### Your goal
Copy the following data exactly and drop the pictures.

### Material supplied

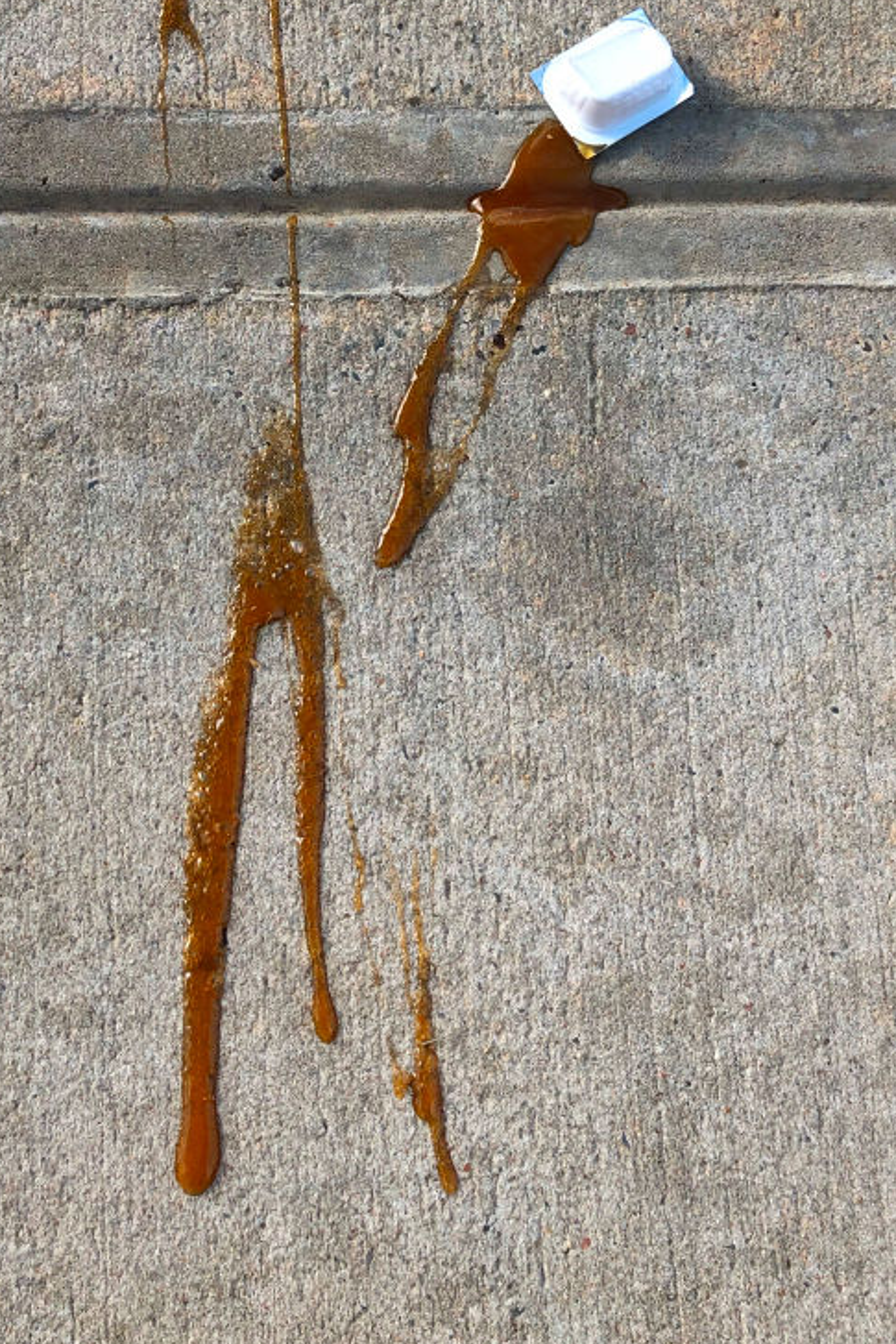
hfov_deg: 32.6
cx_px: 390
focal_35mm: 41
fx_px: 1530
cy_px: 449
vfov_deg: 46.7
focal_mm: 3.99
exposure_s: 1/838
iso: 20
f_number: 1.8
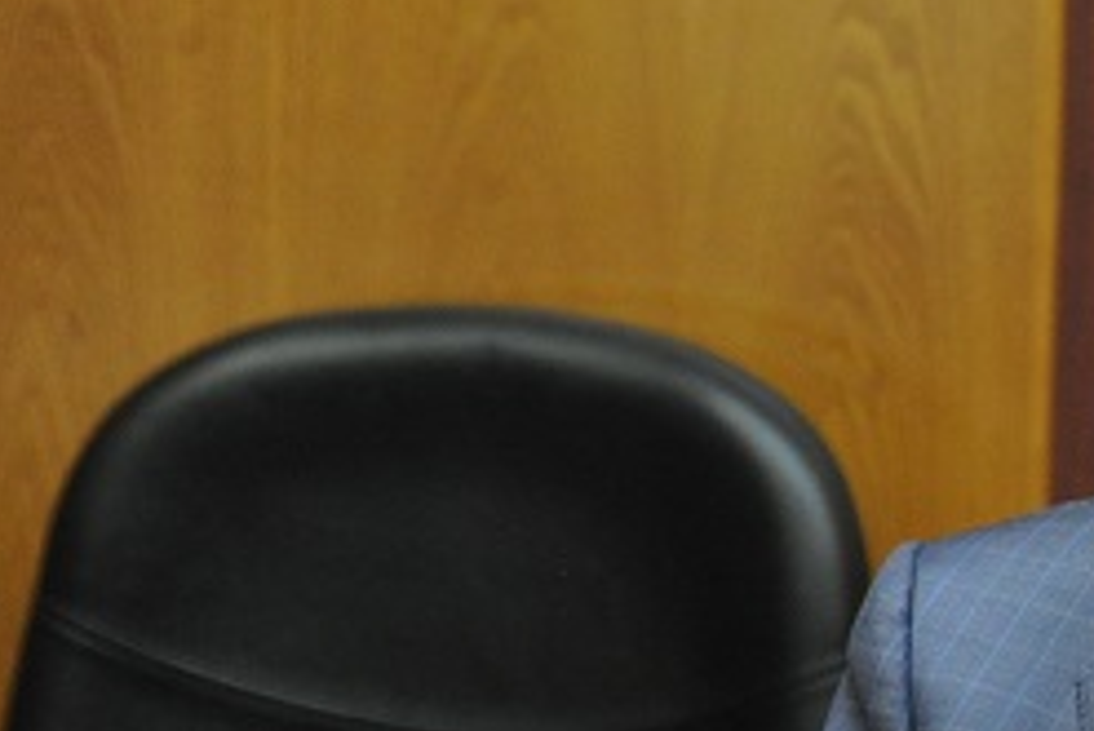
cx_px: 1265
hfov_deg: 4.7
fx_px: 13196
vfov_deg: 3.2
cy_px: 399
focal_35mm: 434
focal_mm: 150
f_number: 5.6
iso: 5000
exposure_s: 1/100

### Solution for this task
hfov_deg: 32.6
cx_px: 390
focal_35mm: 41
fx_px: 1530
cy_px: 449
vfov_deg: 46.7
focal_mm: 3.99
exposure_s: 1/838
iso: 20
f_number: 1.8
cx_px: 1265
hfov_deg: 4.7
fx_px: 13196
vfov_deg: 3.2
cy_px: 399
focal_35mm: 434
focal_mm: 150
f_number: 5.6
iso: 5000
exposure_s: 1/100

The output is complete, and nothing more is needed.